Amount Per Recipe %DV
Recipe Size 403g
Calories 150  
Calories from Fat 5 3%
Total Fat 0.62g 1%
Saturated Fat 0.13g 1%
Trans Fat 0.0g  
Cholesterol 0mg 0%
Sodium 40mg 2%
Potassium 778mg 22%
Total Carbs 37.57g 10%
Dietary Fiber 4.1g 14%
Sugars 32.18g 21%
Protein 2.74g 4%

Ingredients Convert Measures

  • 1 (13 1/2 ounce.) can pineapple chunks
  • Boiling water
  • 1 (16 ounce.) pkg. orange-pineapple flavor Jello
  • 1 (1 lb.) pkg. frzn cantaloupe and honey dew melon balls, thawed and liquid removed
  • 1/4 c. finely minced crystalized ginger
  • Parsley sprigs

Directions

  1. Drain pineapple chunks, reserving 2/3 c. syrup.

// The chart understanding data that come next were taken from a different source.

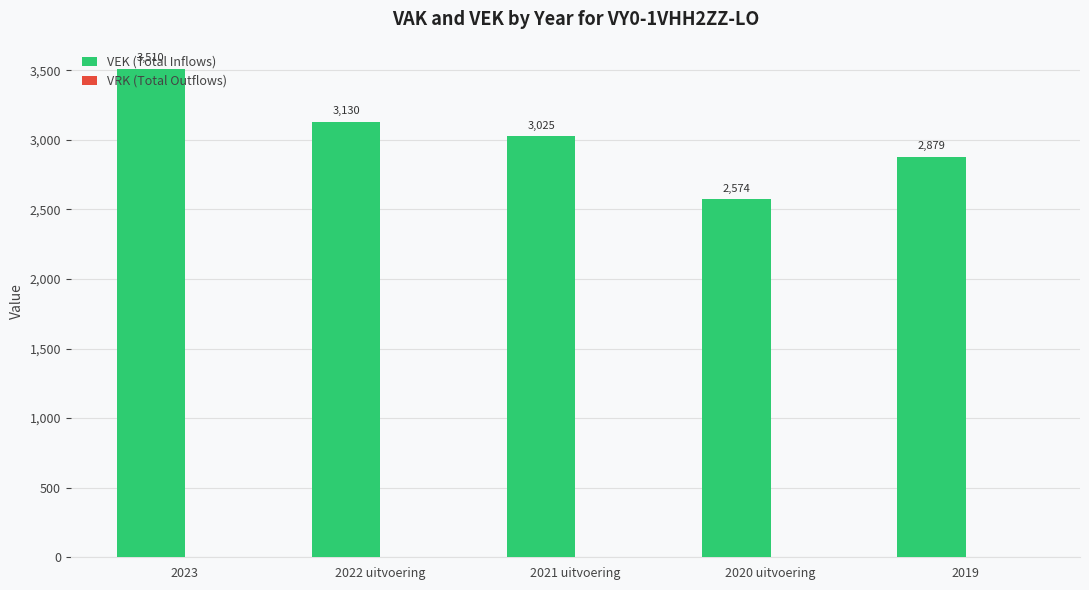

Are the bars horizontal?

No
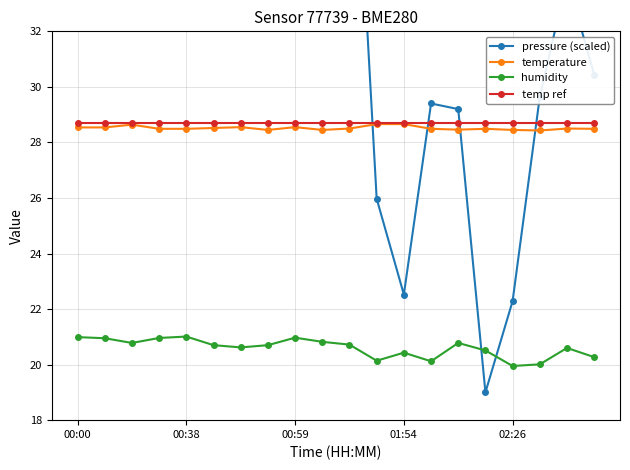

Is the value of humidity at 10 greater than the value of temp ref at 6?

No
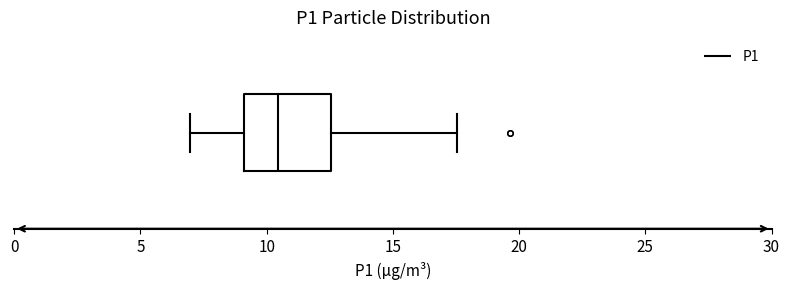

Where does the left whisker of the box end on the x-axis? The values are not printed on the chart, so give them approximately, as read against the axis.

7.0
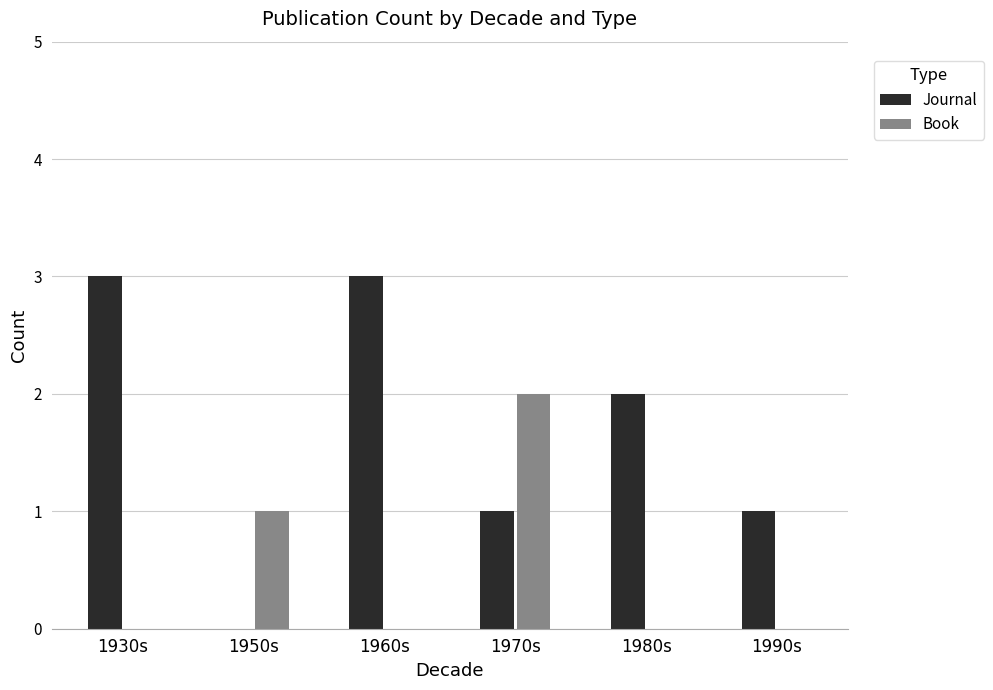

Are the bars horizontal?

No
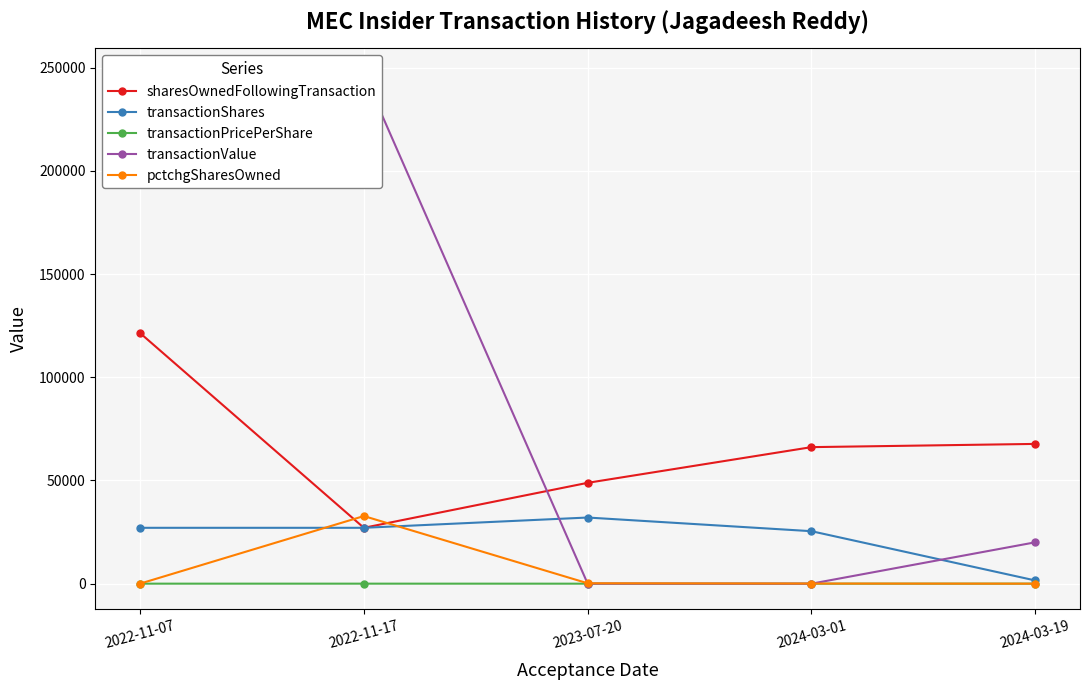

Is the value of transactionPricePerShare at 2024-03-01 greater than the value of pctchgSharesOwned at 2023-07-20?

No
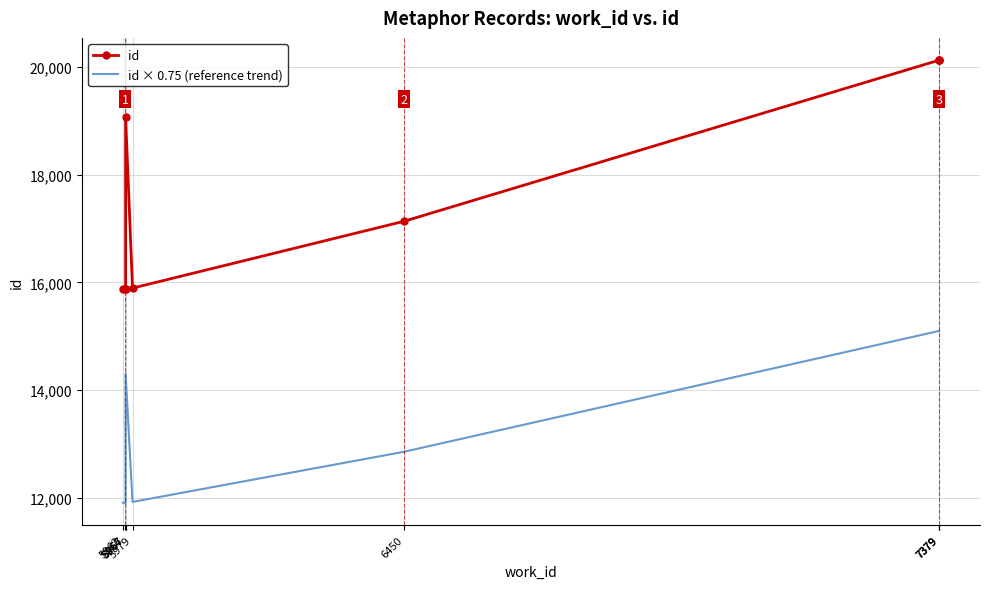

List the series in order of their overall mean, highest first.

id, id × 0.75 (reference trend)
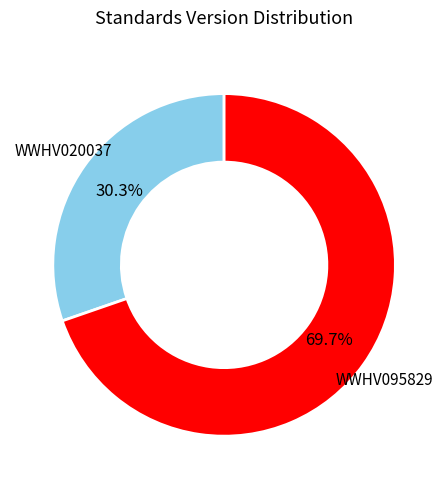

Does any single category account for the majority?

Yes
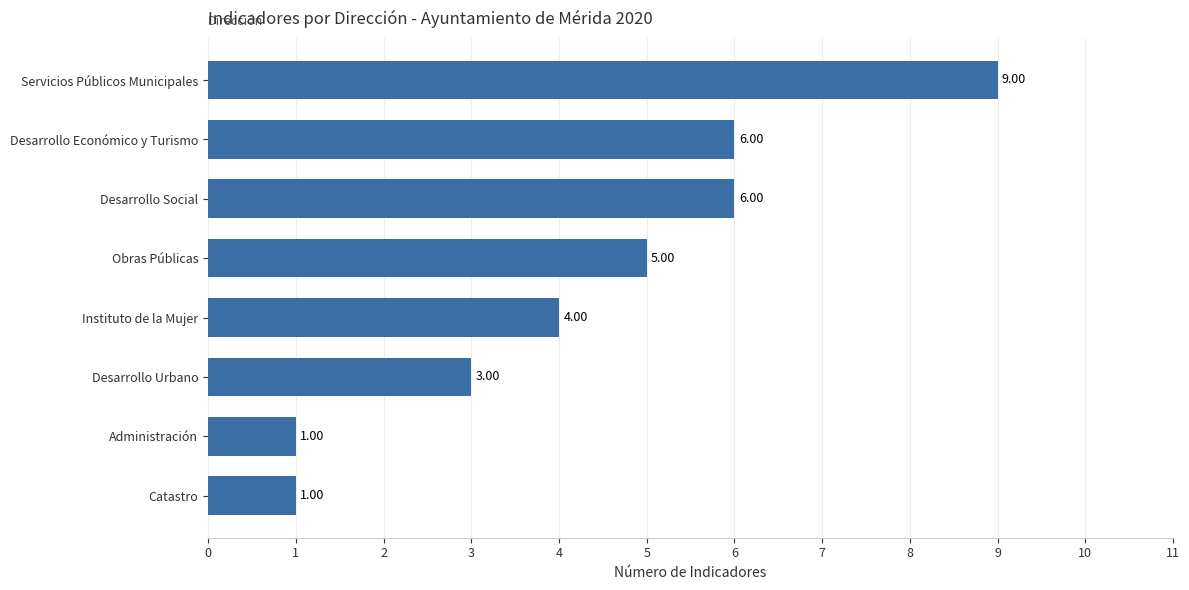

What is the ratio of the value at Instituto de la Mujer to the value at Servicios Públicos Municipales?

0.4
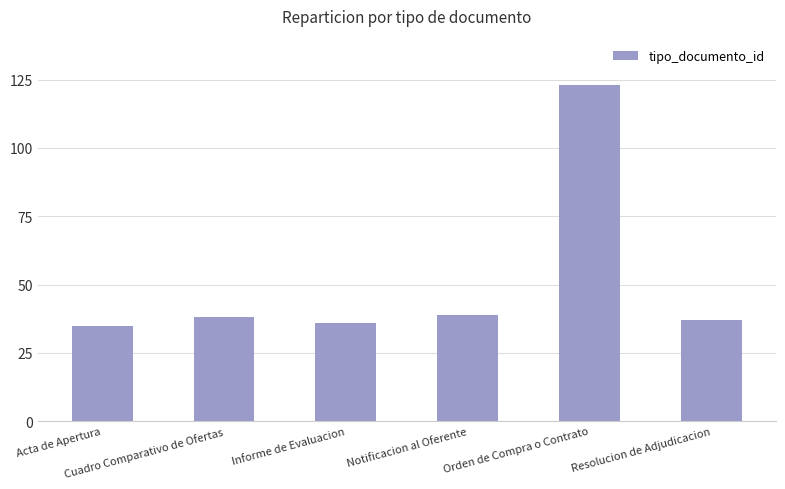

What is the difference between the values at Cuadro Comparativo de Ofertas and Orden de Compra o Contrato?

85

Pour 2 1/3 c. boiling water over gelatin in large bowl, stirring to dissolve gelatin. Add in reserved pineapple syrup. Chill till the consistency of unbeaten egg white, about 1 hour. Mix in fruit and ginger. Turn into a 4 1/2 c. mold. Chill till hard, 2-3 hrs. Makes 4-6 servings.